─── Data

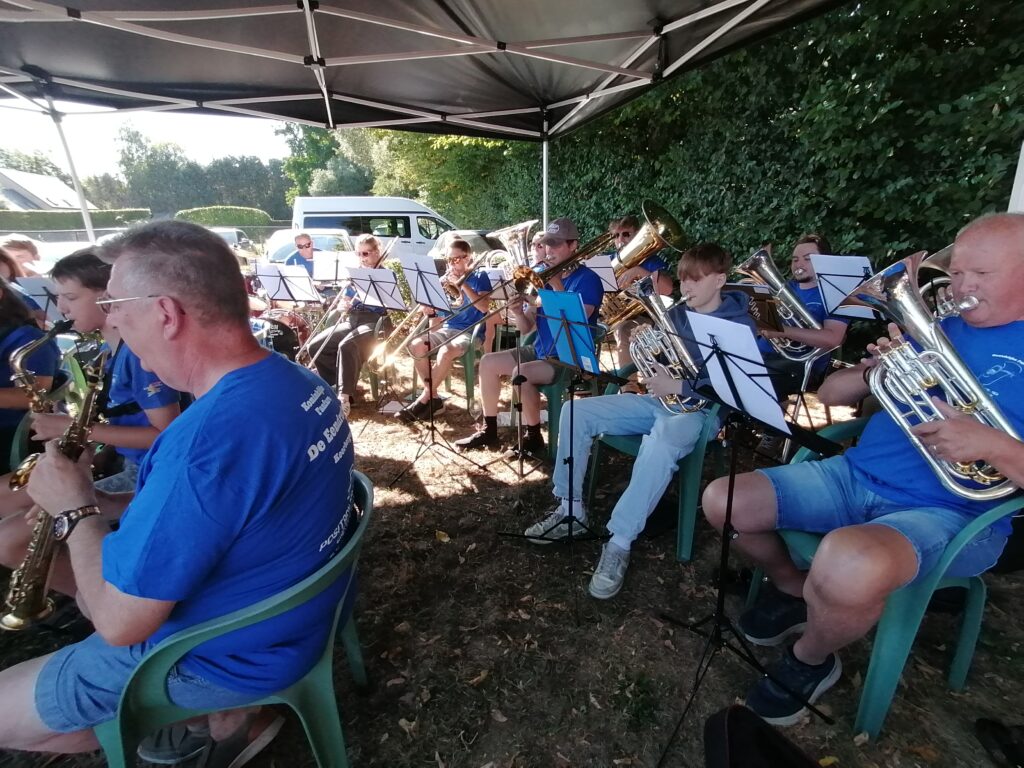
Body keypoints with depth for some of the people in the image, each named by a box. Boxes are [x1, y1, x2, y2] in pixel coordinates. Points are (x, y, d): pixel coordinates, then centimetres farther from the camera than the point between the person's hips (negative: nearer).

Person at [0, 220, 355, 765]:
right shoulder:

──────
─── Data

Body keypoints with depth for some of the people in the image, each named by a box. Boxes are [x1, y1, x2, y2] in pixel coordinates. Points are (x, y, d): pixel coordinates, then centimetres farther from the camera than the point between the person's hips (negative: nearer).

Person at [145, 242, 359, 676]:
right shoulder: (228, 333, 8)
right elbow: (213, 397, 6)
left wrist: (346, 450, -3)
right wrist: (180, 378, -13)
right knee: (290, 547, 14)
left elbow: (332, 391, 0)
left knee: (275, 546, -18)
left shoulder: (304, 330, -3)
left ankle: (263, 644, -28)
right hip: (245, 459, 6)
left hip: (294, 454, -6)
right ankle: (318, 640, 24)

──────

→ **Aim of the exercise**
Reproduce the records verbatim, starting at the line containing "left knee: (275, 546, -18)" and ending at the line containing "right ankle: (318, 640, 24)", with both of those lines included.

→ **Completed task**
left knee: (275, 546, -18)
left shoulder: (304, 330, -3)
left ankle: (263, 644, -28)
right hip: (245, 459, 6)
left hip: (294, 454, -6)
right ankle: (318, 640, 24)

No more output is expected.